Bahkan dengan asumsi dia bisa kembali ke Bumi, dia akan disambut di sana oleh kekacauan kehidupan. Terlahir kembali di Bumi membuatnya harus berjuang melawan takdir sebagai makhluk hidup, seperti yang dialami di kehidupan sebelumnya. Dan setelah sebelumnya merasakan ketenangan tertinggi yang pernah diberikan oleh lautan, siksaan seperti ini pasti tidak terbayangkan.
Si lumba-lumba itu menatap cangkang yang tergeletak di atas pasir.
Mempertahankan wujudnya sebagai lumba-lumba, kembali sebagai makhluk hidup, dan dapat melihat manusia sekali lagi – kemungkinan setiap hal ini bisa menjadi kenyataan sangatlah rendah sehingga bisa disebut sebagai keajaiban. Memang, beberapa orang akan menggambarkannya sebagai sebuah kemustahilan. Namun disisi lain, jika dia tinggal di sini di dasar laut, di bawah perlindungan Sang Bulan, tidak akan pernah ada yang namanya penderitaan, kekhawatiran, atau ketidakpastian. Namun…

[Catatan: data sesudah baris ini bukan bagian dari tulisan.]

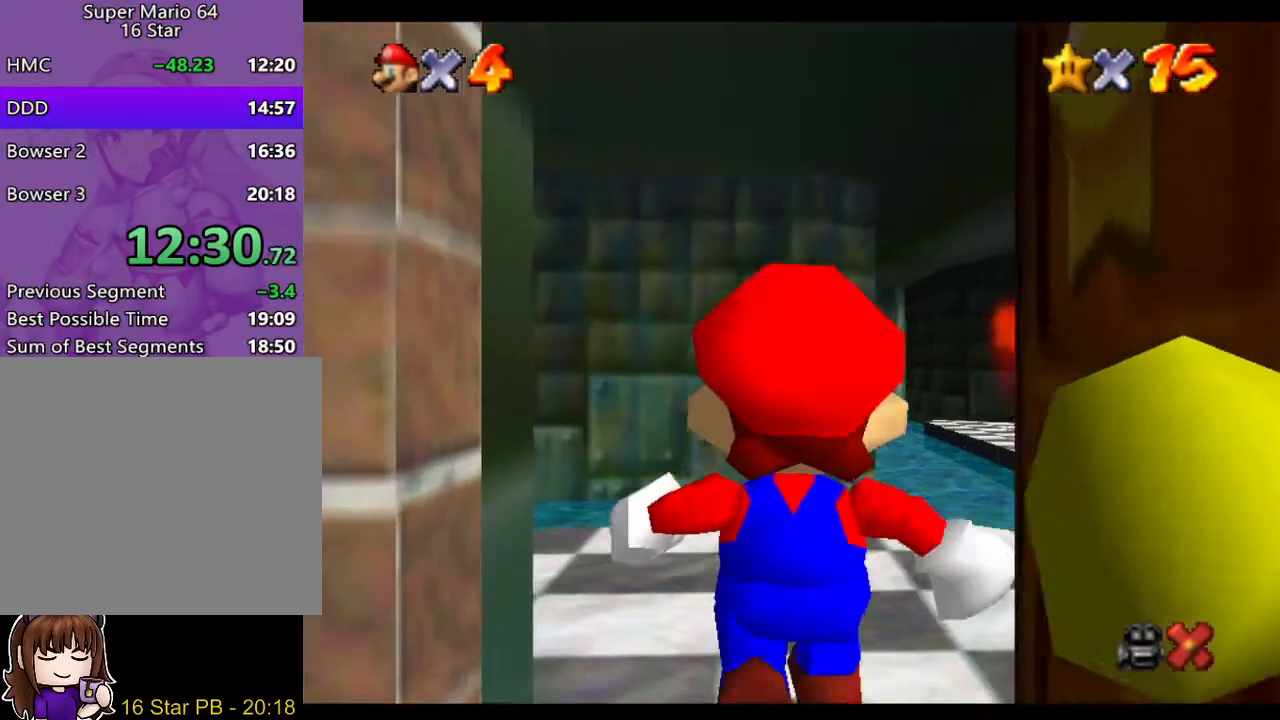
{"buttons": [], "left_stick": "up-left", "right_stick": "center", "events": []}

“Aku… ingin berjuang bersamanya. Di dunia di mana kami tidak melihat latar belakang satu sama lain dan tanpa memperdulikan siapa kita sebenarnya, dunia dimana diri mereka hanyalah makhluk hidup lain yang mencoba untuk bertahan, aku ingin kami saling percaya satu sama lain, tersesat bersama, ditemukan bersama. Jika ada peluang sekecil apapun agar hal itu bisa menjadi kenyataan, aku akan mempertaruhkan segalanya.”
Suara lumba-lumba bahkan tidak menunjukkan keraguan sedikit pun; hatinya sepenuhnya tertuju pada secercah kecil kesempatan yang telah diberikan kepadanya.
Cangkang yang warnanya abu-abu sangat mirip dengan kulit lumba-lumba itu sendiri – cangkang yang pernah dipilih oleh manusia tertentu sebagai hadiah terindah. Di antara karung telur yang tak terhitung jumlahnya yang terhampar di hadapannya, dapatkah dia benar-benar menemukan orang yang melindungi cangkang itu? Meskipun dia tidak memiliki alasan pasti untuk mengetahui bahwa yang dia yakini itu benar, memangnya apa yang salah dengan mempercayai sebuah keajaiban?
Jika dia salah, semuanya akan berakhir; jadi dia hanya bisa berharap yang terbaik.
“… Kurasa apapun yang terjadi, kamu akan tetap pergi dari sini.”
Paus menggumamkan kalimat ini dengan lembut. Dari nadanya jelas dia tidak mengkritik si lumba-lumba. Sinar cahaya beraneka warna yang samar keluar dari mulut si paus.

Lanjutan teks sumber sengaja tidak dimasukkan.